- What the task asks
The expected output is the full data, repeated exactly, without pictures.

Stored items:
::::

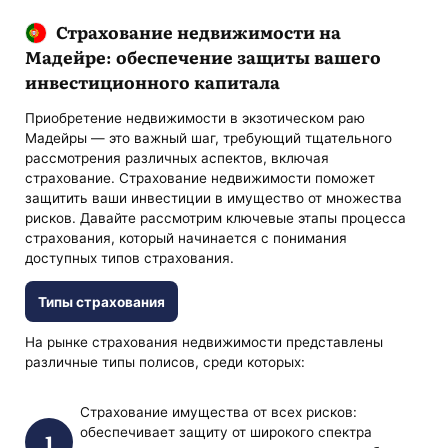
Страхование недвижимости на
Мадейре: обеспечение защиты вашего
инвестиционного капитала
Приобретение недвижимости в экзотическом раю
Мадейры — это важный шаг, требующий тщательного
рассмотрения различных аспектов, включая
страхование. Страхование недвижимости поможет
защитить ваши инвестиции в имущество от множества
рисков. Давайте рассмотрим ключевые этапы процесса
страхования, который начинается с понимания
доступных типов страхования.
Типы страхования
На рынке страхования недвижимости представлены
различные типы полисов, среди которых:
Страхование имущества от всех рисков:
обеспечивает защиту от широкого спектра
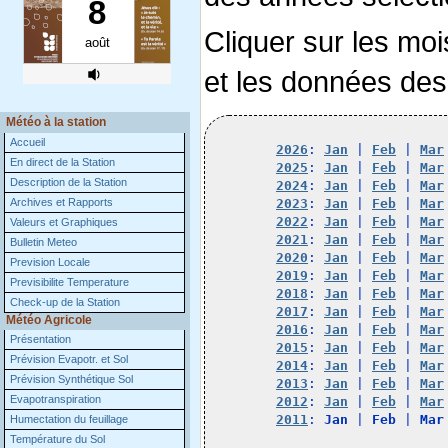
Cliquer sur les moi
et les données des
Météo à la station
Accueil
2026
: 
Jan
 | 
Feb
 | 
Mar
En direct de la Station
2025
: 
Jan
 | 
Feb
 | 
Mar
Description de la Station
2024
: 
Jan
 | 
Feb
 | 
Mar
Archives et Rapports
2023
: 
Jan
 | 
Feb
 | 
Mar
2022
: 
Jan
 | 
Feb
 | 
Mar
Valeurs et Graphiques
2021
: 
Jan
 | 
Feb
 | 
Mar
Bulletin Meteo
2020
: 
Jan
 | 
Feb
 | 
Mar
Prevision Locale
2019
: 
Jan
 | 
Feb
 | 
Mar
Previsibilite Temperature
2018
: 
Jan
 | 
Feb
 | 
Mar
Check-up de la Station
2017
: 
Jan
 | 
Feb
 | 
Mar
Météo Agricole
2016
: 
Jan
 | 
Feb
 | 
Mar
Présentation
2015
: 
Jan
 | 
Feb
 | 
Mar
Prévision Evapotr. et Sol
2014
: 
Jan
 | 
Feb
 | 
Mar
Prévision Synthétique Sol
2013
: 
Jan
 | 
Feb
 | 
Mar
Evapotranspiration
2012
: 
Jan
 | 
Feb
 | 
Mar
2011
: 
Jan
 | 
Feb
 | 
Mar
Humectation du feuillage
Température du Sol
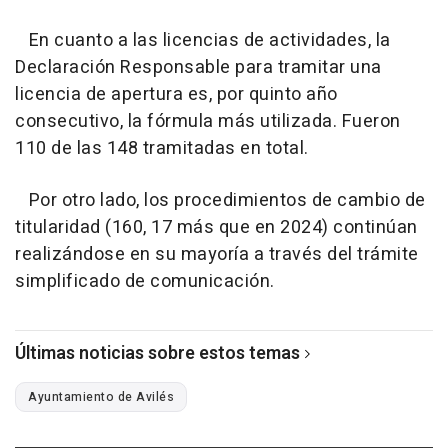
En cuanto a las licencias de actividades, la
Declaración Responsable para tramitar una
licencia de apertura es, por quinto año
consecutivo, la fórmula más utilizada. Fueron
110 de las 148 tramitadas en total.
Por otro lado, los procedimientos de cambio de
titularidad (160, 17 más que en 2024) continúan
realizándose en su mayoría a través del trámite
simplificado de comunicación.
Últimas noticias sobre estos temas
Ayuntamiento de Avilés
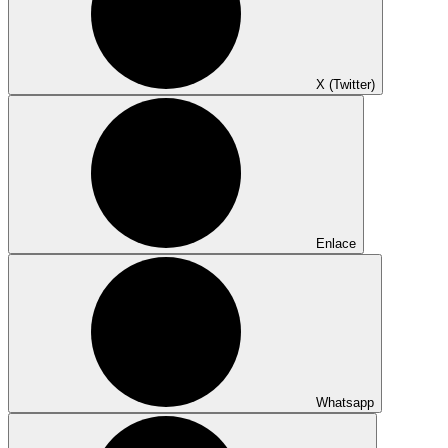
X (Twitter)
Enlace
Whatsapp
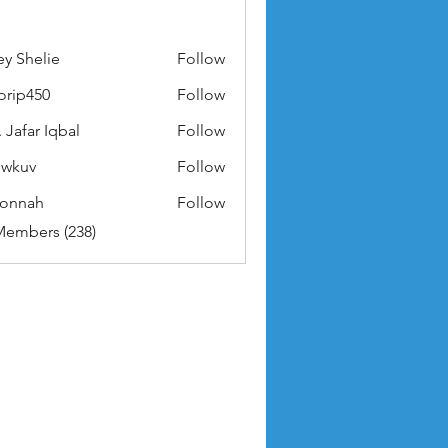
ey Shelie
Follow
orip450
Follow
50
 Jafar Iqbal
Follow
owkuv
Follow
v
nonnah
Follow
ah
Members (238)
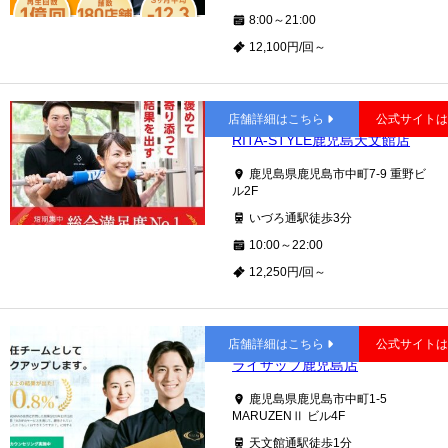
8:00～21:00
12,100円/回～
いづろ通
店舗詳細はこちら
公式サイト
RITA-STYLE鹿児島天文館店
鹿児島県鹿児島市中町7-9 重野ビ
ル2F
いづろ通駅徒歩3分
10:00～22:00
12,250円/回～
天文館通
店舗詳細はこちら
公式サイト
ライザップ鹿児島店
鹿児島県鹿児島市中町1-5
MARUZENⅡ ビル4F
天文館通駅徒歩1分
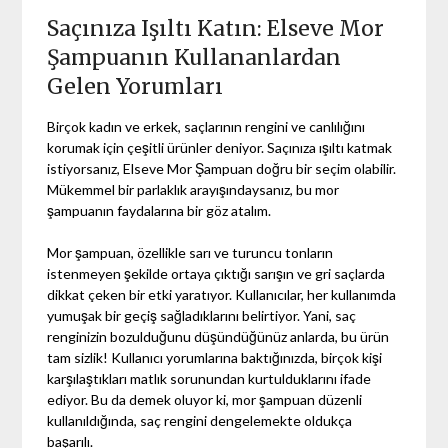
Saçınıza Işıltı Katın: Elseve Mor
Şampuanın Kullananlardan
Gelen Yorumları
Birçok kadın ve erkek, saçlarının rengini ve canlılığını
korumak için çeşitli ürünler deniyor. Saçınıza ışıltı katmak
istiyorsanız, Elseve Mor Şampuan doğru bir seçim olabilir.
Mükemmel bir parlaklık arayışındaysanız, bu mor
şampuanın faydalarına bir göz atalım.
Mor şampuan, özellikle sarı ve turuncu tonların
istenmeyen şekilde ortaya çıktığı sarışın ve gri saçlarda
dikkat çeken bir etki yaratıyor. Kullanıcılar, her kullanımda
yumuşak bir geçiş sağladıklarını belirtiyor. Yani, saç
renginizin bozulduğunu düşündüğünüz anlarda, bu ürün
tam sizlik! Kullanıcı yorumlarına baktığınızda, birçok kişi
karşılaştıkları matlık sorunundan kurtulduklarını ifade
ediyor. Bu da demek oluyor ki, mor şampuan düzenli
kullanıldığında, saç rengini dengelemekte oldukça
başarılı.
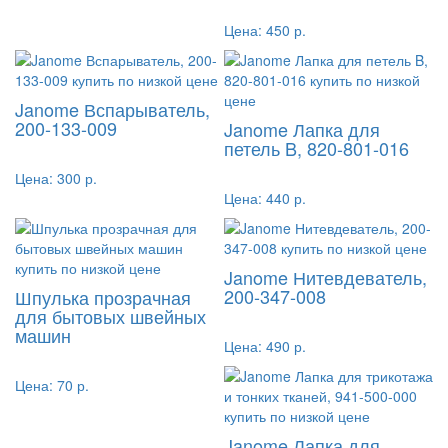
Цена:
450 р.
Janome Вспарыватель,
200-133-009
Janome Лапка для
петель B, 820-801-016
Цена:
300 р.
Цена:
440 р.
Janome Нитевдеватель,
200-347-008
Шпулька прозрачная
для бытовых швейных
машин
Цена:
490 р.
Цена:
70 р.
Janome Лапка для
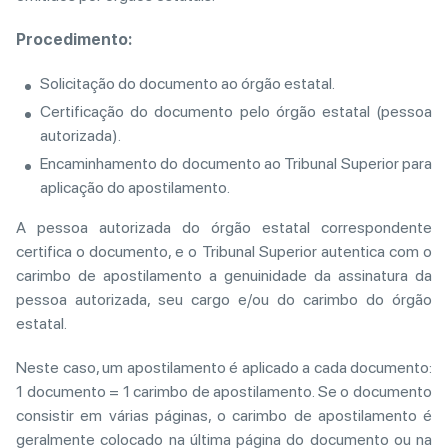
Procedimento
:
Solicitação do documento ao órgão estatal.
Certificação do documento pelo órgão estatal (pessoa
autorizada).
Encaminhamento do documento ao Tribunal Superior para
aplicação do apostilamento.
A pessoa autorizada do órgão estatal correspondente
certifica o documento, e o Tribunal Superior autentica com o
carimbo de apostilamento a genuinidade da assinatura da
pessoa autorizada, seu cargo e/ou do carimbo do órgão
estatal.
Neste caso, um apostilamento é aplicado a cada documento:
1 documento = 1 carimbo de apostilamento. Se o documento
consistir em várias páginas, o carimbo de apostilamento é
geralmente colocado na última página do documento ou na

::::

- Exercise response
Страхование недвижимости на
Мадейре: обеспечение защиты вашего
инвестиционного капитала
Приобретение недвижимости в экзотическом раю
Мадейры — это важный шаг, требующий тщательного
рассмотрения различных аспектов, включая
страхование. Страхование недвижимости поможет
защитить ваши инвестиции в имущество от множества
рисков. Давайте рассмотрим ключевые этапы процесса
страхования, который начинается с понимания
доступных типов страхования.
Типы страхования
На рынке страхования недвижимости представлены
различные типы полисов, среди которых:
Страхование имущества от всех рисков:
обеспечивает защиту от широкого спектра
Cliquer sur les moi
et les données des
Météo à la station
Accueil
2026
: 
Jan
 | 
Feb
 | 
Mar
En direct de la Station
2025
: 
Jan
 | 
Feb
 | 
Mar
Description de la Station
2024
: 
Jan
 | 
Feb
 | 
Mar
Archives et Rapports
2023
: 
Jan
 | 
Feb
 | 
Mar
2022
: 
Jan
 | 
Feb
 | 
Mar
Valeurs et Graphiques
2021
: 
Jan
 | 
Feb
 | 
Mar
Bulletin Meteo
2020
: 
Jan
 | 
Feb
 | 
Mar
Prevision Locale
2019
: 
Jan
 | 
Feb
 | 
Mar
Previsibilite Temperature
2018
: 
Jan
 | 
Feb
 | 
Mar
Check-up de la Station
2017
: 
Jan
 | 
Feb
 | 
Mar
Météo Agricole
2016
: 
Jan
 | 
Feb
 | 
Mar
Présentation
2015
: 
Jan
 | 
Feb
 | 
Mar
Prévision Evapotr. et Sol
2014
: 
Jan
 | 
Feb
 | 
Mar
Prévision Synthétique Sol
2013
: 
Jan
 | 
Feb
 | 
Mar
Evapotranspiration
2012
: 
Jan
 | 
Feb
 | 
Mar
2011
: 
Jan
 | 
Feb
 | 
Mar
Humectation du feuillage
Température du Sol
En cuanto a las licencias de actividades, la
Declaración Responsable para tramitar una
licencia de apertura es, por quinto año
consecutivo, la fórmula más utilizada. Fueron
110 de las 148 tramitadas en total.
Por otro lado, los procedimientos de cambio de
titularidad (160, 17 más que en 2024) continúan
realizándose en su mayoría a través del trámite
simplificado de comunicación.
Últimas noticias sobre estos temas
Ayuntamiento de Avilés
X (Twitter)
Enlace
Whatsapp
ey Shelie
Follow
orip450
Follow
50
 Jafar Iqbal
Follow
owkuv
Follow
v
nonnah
Follow
ah
Members (238)
8:00～21:00
12,100円/回～
いづろ通
店舗詳細はこちら
公式サイト
RITA-STYLE鹿児島天文館店
鹿児島県鹿児島市中町7-9 重野ビ
ル2F
いづろ通駅徒歩3分
10:00～22:00
12,250円/回～
天文館通
店舗詳細はこちら
公式サイト
ライザップ鹿児島店
鹿児島県鹿児島市中町1-5
MARUZENⅡ ビル4F
天文館通駅徒歩1分
Saçınıza Işıltı Katın: Elseve Mor
Şampuanın Kullananlardan
Gelen Yorumları
Birçok kadın ve erkek, saçlarının rengini ve canlılığını
korumak için çeşitli ürünler deniyor. Saçınıza ışıltı katmak
istiyorsanız, Elseve Mor Şampuan doğru bir seçim olabilir.
Mükemmel bir parlaklık arayışındaysanız, bu mor
şampuanın faydalarına bir göz atalım.
Mor şampuan, özellikle sarı ve turuncu tonların
istenmeyen şekilde ortaya çıktığı sarışın ve gri saçlarda
dikkat çeken bir etki yaratıyor. Kullanıcılar, her kullanımda
yumuşak bir geçiş sağladıklarını belirtiyor. Yani, saç
renginizin bozulduğunu düşündüğünüz anlarda, bu ürün
tam sizlik! Kullanıcı yorumlarına baktığınızda, birçok kişi
karşılaştıkları matlık sorunundan kurtulduklarını ifade
ediyor. Bu da demek oluyor ki, mor şampuan düzenli
kullanıldığında, saç rengini dengelemekte oldukça
başarılı.
Цена:
450 р.
Janome Вспарыватель,
200-133-009
Janome Лапка для
петель B, 820-801-016
Цена:
300 р.
Цена:
440 р.
Janome Нитевдеватель,
200-347-008
Шпулька прозрачная
для бытовых швейных
машин
Цена:
490 р.
Цена:
70 р.
Janome Лапка для
Procedimento
:
Solicitação do documento ao órgão estatal.
Certificação do documento pelo órgão estatal (pessoa
autorizada).
Encaminhamento do documento ao Tribunal Superior para
aplicação do apostilamento.
A pessoa autorizada do órgão estatal correspondente
certifica o documento, e o Tribunal Superior autentica com o
carimbo de apostilamento a genuinidade da assinatura da
pessoa autorizada, seu cargo e/ou do carimbo do órgão
estatal.
Neste caso, um apostilamento é aplicado a cada documento:
1 documento = 1 carimbo de apostilamento. Se o documento
consistir em várias páginas, o carimbo de apostilamento é
geralmente colocado na última página do documento ou na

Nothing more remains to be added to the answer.